Nothing Like the State Fair

I missed the Southeast Alaska State Fair in Haines this year and had to settle for the big Alaska State Fair in Palmer, which offers junkier junk food, grown men in cowboy hats and a generous serving of Jesus in the form of booths offering ministry to the fallen.

It’s a bit different than the Haines fair, which leans toward kale salad and, except for the Catholic Women’s Burger Booth, seems more religiously aligned with druidism.

Either way, state fairs tend to be gritty, which is why I like them. If you’re afraid of dust, crowds or the back end of cow, you don’t go to fairs and chances are I won’t miss you not being there.

The fair is for whooping and hollering and being sick to your stomach for the peach cobbler you washed down with onion rings. It’s for falling in love at the square dance with the girl in braids, only to be introduced to her girlfriend. It’s summer’s last hurrah and it’s for all manner of thrills not offered in your small town the other 51 weekends of the year.

You don’t attend the fair. You “do” the fair, insomuch as you do what there is to do there. And if you sprain an ankle trying to set a choker in the logging show competition, you had a laugh and gave your friends a tale they’ll tell for years.
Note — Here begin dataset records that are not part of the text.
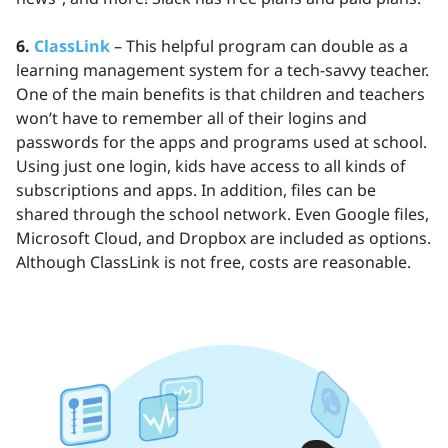
6.
ClassLink
– This helpful program can double as a
learning management system for a tech-savvy teacher.
One of the main benefits is that children and teachers
won’t have to remember all of their logins and
passwords for the apps and programs used at school.
Using just one login, kids have access to all kinds of
subscriptions and apps. In addition, files can be
shared through the school network. Even Google files,
Microsoft Cloud, and Dropbox are included as options.
Although ClassLink is not free, costs are reasonable.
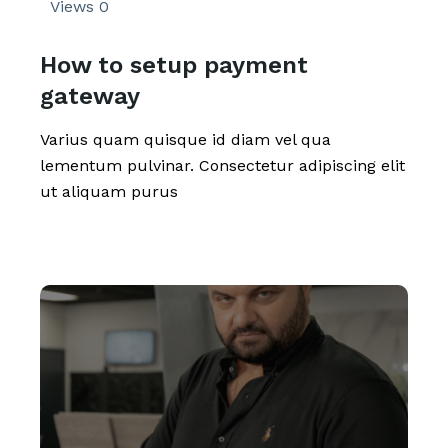
Views
0
How to setup payment
gateway
Varius quam quisque id diam vel qua
lementum pulvinar. Consectetur adipiscing elit
ut aliquam purus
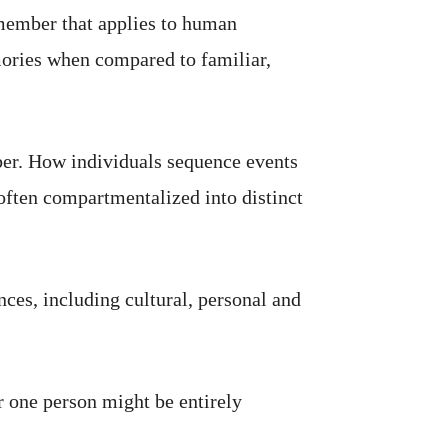
remember that applies to human
ories when compared to familiar,
ber. How individuals sequence events
 often compartmentalized into distinct
ces, including cultural, personal and
 one person might be entirely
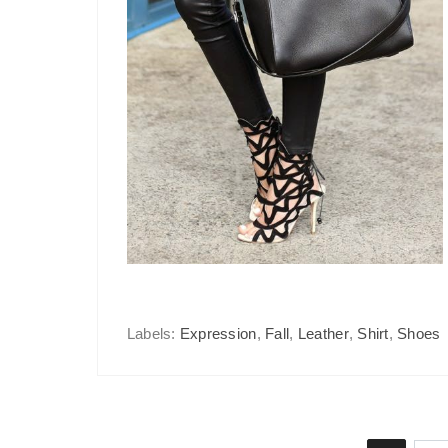
Labels:
Expression
,
Fall
,
Leather
,
Shirt
,
Shoes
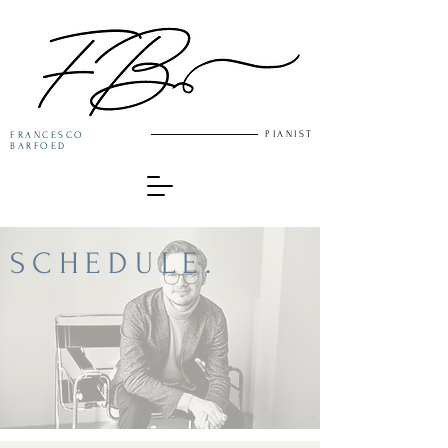
PIANIST
FRANCESCO
BARFOED
SCHEDULE.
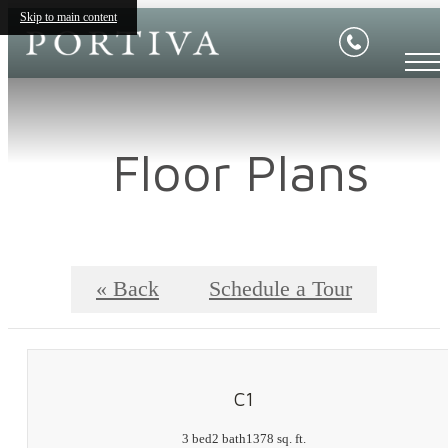
Skip to main content
Floor Plans
« Back
Schedule a Tour
C1
3 bed
2 bath
1378 sq. ft.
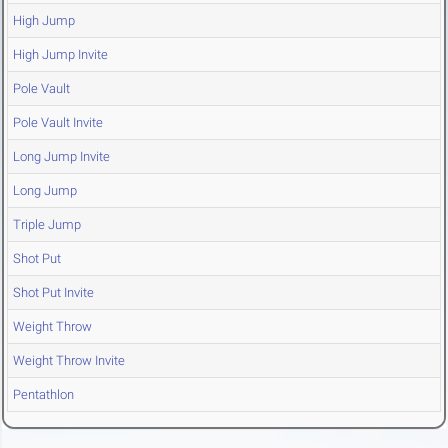
High Jump
High Jump Invite
Pole Vault
Pole Vault Invite
Long Jump Invite
Long Jump
Triple Jump
Shot Put
Shot Put Invite
Weight Throw
Weight Throw Invite
Pentathlon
No one will think lesser of you for it.

The Palmer fair is a citified event with trails of asphalt instead of wood chips, but what it lacks in atmosphere it makes up in attractions like 100-pound cabbages, pig races and the guy at the sharpening booth who’ll put an edge on your pocketknife for free.

I made my obligatory stop at the turkey legs booth. Legs are $11 each and the line to get one never lets up. I sat down at a picnic table with a Jamaican family who immigrated to Alaska 30 years ago. For a long time they didn’t talk. Like me, they were into their turkey legs for a pure, undistracted experience.

As our legs shrunk to bones, we chatted up the weather. One woman said she missed the snow in winter. Another said, “You don’t have to be an animal rights activist to be worried about the seals and sea lions dying.” A man with them noted that the Palmer fair was traditionally a cold, rainy event. How much more evidence do the climate-change deniers need, he asked.

I made my way over to watch a competition of women running with full beer kegs. In a field of burly types, a smaller, younger redhead from Alberta prevailed. The crowd gave her a rousing cheer for coming all the way from Canada and I leaned over and asked her father what he feeds her. “Meat,” he said.

At the Alaska State Trooper’s booth I ran into an Anchorage friend who’s trying to convince his wife to move to Haines but she was with him so instead we talked about his family in Haines and how he’s enjoying retirement. I saw him last at the Haines post office. Alaska is small enough that you can pick up the thread of conversation you dropped two months ago, 800 miles away.  But not for long at the fair because there are too many other things to do.

I skipped the pig races, which I’ve seen often. The act came to the Haines fair once. After that, a local man figured he’d replicate it, buying pigs and building a track at our fairgrounds. He apparently didn’t sufficiently starve his passel so when the starting gate opened, his racers just kind of ambled along, forcing him to chase them to the finish line. It’s the only pig race I can clearly remember.

Passing T-shirts that said “Sawdust Is Man Glitter” and “The World Has More Problems than Girls Kissing Girls and Boys Kissing Boys,” I made my way to a wine bar located in a former church, with the white cross still out front. For $8, I got a glass of house red. The barmaid said they get a couple complaints a year about serving unblessed wine in a house of worship, but people mostly like the place. She even sold a few bottles of the Ace of Spades Gold Champagne for $350 per bottle, she said.

Who buys a $350 bottle of champagne at the state fair, I wondered. Maybe the same people who later find Jesus at one of the revival tents? The fair is about trying new things and after downing a bottle of champagne and a brick of French fries a person might want to renounce a whole host of sins.

With my energy flagging, I drank a cup of Kaladi Brothers coffee and passed by booths offering telescoping flagpoles and repair of failed house foundations. By then it was well after 9 p.m., with the crowd thinning out.

A little Native girl, maybe five years old, dragged her sleepy-eyed dad into a hair-extension booth, wanting him to buy her a strand of bright pink or orange to add to her long, brown locks. He feigned resistance, but she plopped down into the vendor’s chair, determined.

I bet she went to school the next morning sporting a fluorescent streak. The fair, after all, comes only once a year.